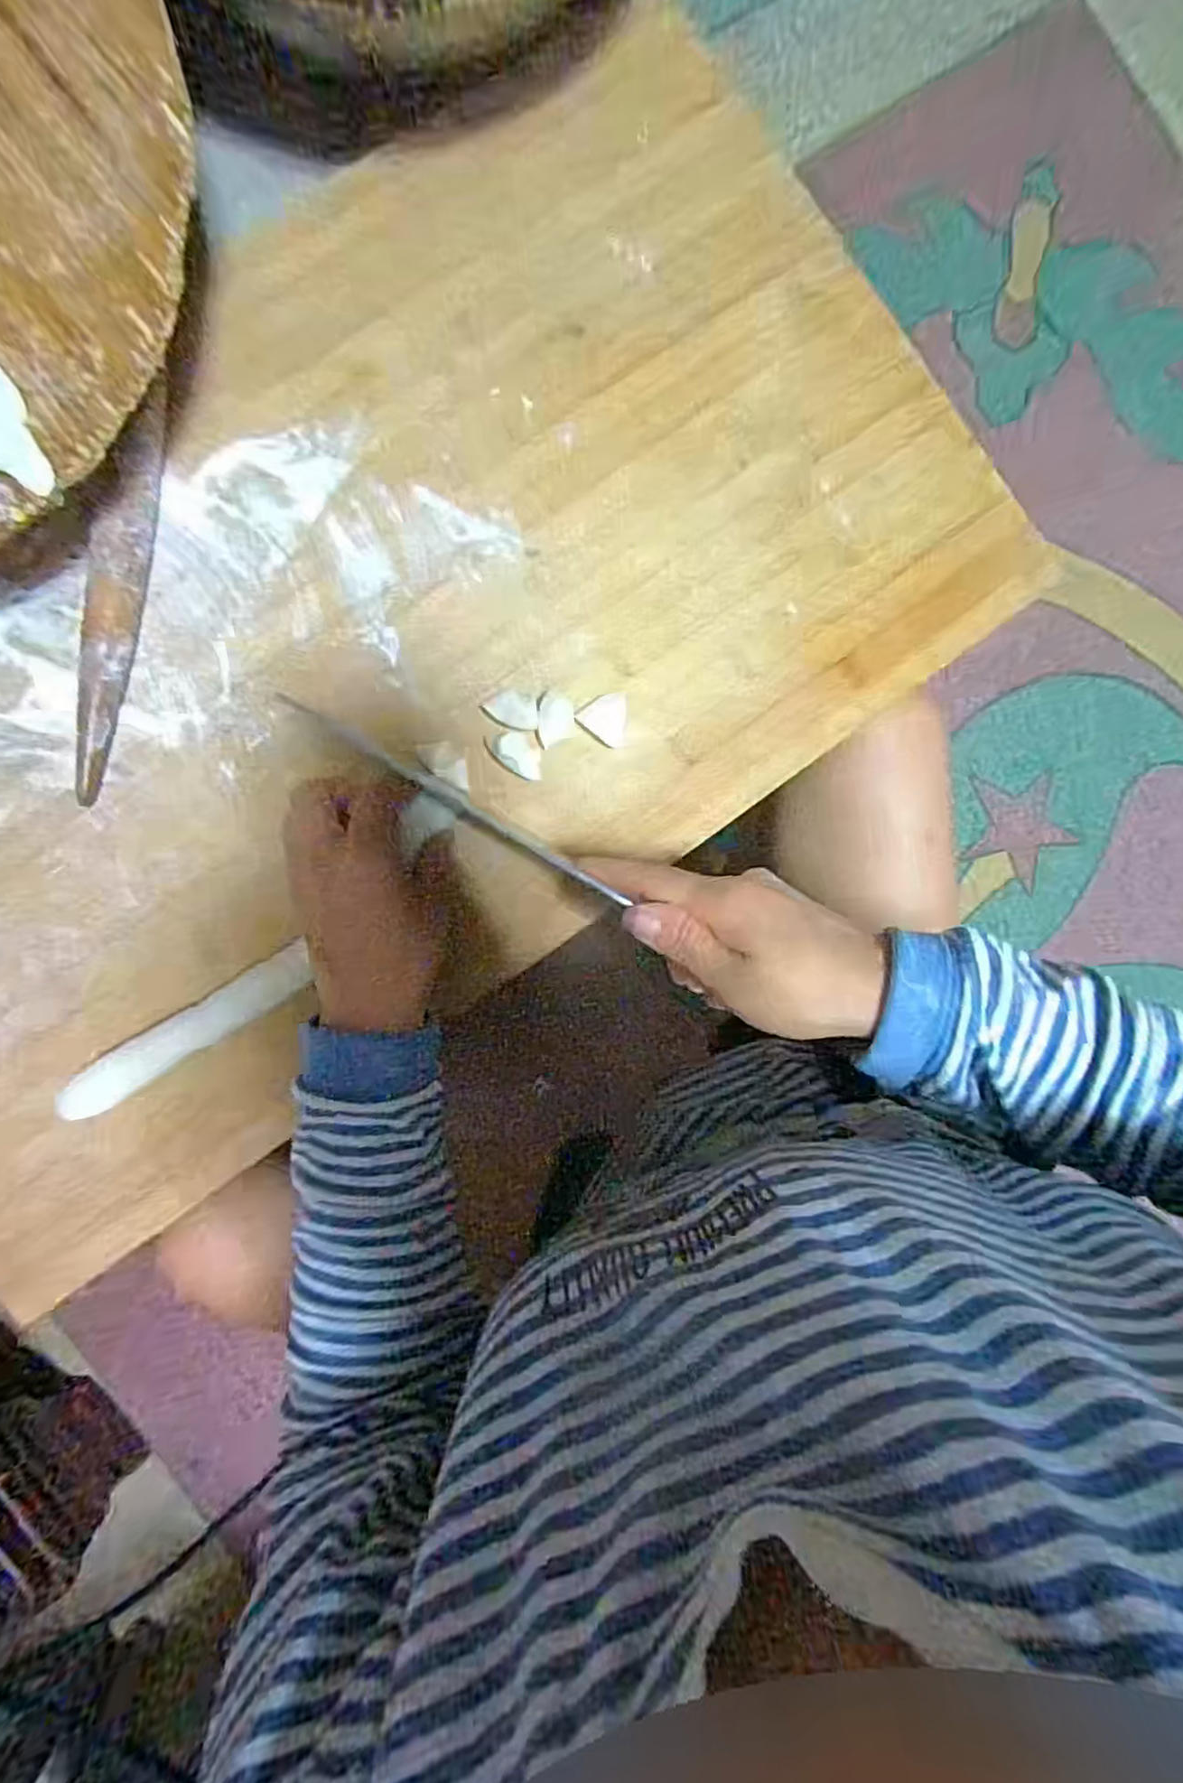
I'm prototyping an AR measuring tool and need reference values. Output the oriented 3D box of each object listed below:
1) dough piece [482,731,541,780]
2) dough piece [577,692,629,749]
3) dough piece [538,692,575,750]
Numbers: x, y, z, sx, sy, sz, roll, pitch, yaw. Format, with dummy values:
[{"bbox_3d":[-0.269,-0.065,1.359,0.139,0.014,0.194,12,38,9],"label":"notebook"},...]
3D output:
[{"bbox_3d":[-0.045,-0.079,0.418,0.030,0.006,0.029,-6,89,-3],"label":"dough piece"},{"bbox_3d":[0.011,-0.105,0.427,0.030,0.004,0.028,39,87,-1],"label":"dough piece"},{"bbox_3d":[-0.021,-0.101,0.423,0.022,0.004,0.031,-6,89,-3],"label":"dough piece"}]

### Instructions for the task
Would you set down the material exactly as it stands, without the pictures?

### Answer to this exercise
I'm prototyping an AR measuring tool and need reference values. Output the oriented 3D box of each object listed below:
1) dough piece [482,731,541,780]
2) dough piece [577,692,629,749]
3) dough piece [538,692,575,750]
Numbers: x, y, z, sx, sy, sz, roll, pitch, yaw. Format, with dummy values:
[{"bbox_3d":[-0.269,-0.065,1.359,0.139,0.014,0.194,12,38,9],"label":"notebook"},...]
3D output:
[{"bbox_3d":[-0.045,-0.079,0.418,0.030,0.006,0.029,-6,89,-3],"label":"dough piece"},{"bbox_3d":[0.011,-0.105,0.427,0.030,0.004,0.028,39,87,-1],"label":"dough piece"},{"bbox_3d":[-0.021,-0.101,0.423,0.022,0.004,0.031,-6,89,-3],"label":"dough piece"}]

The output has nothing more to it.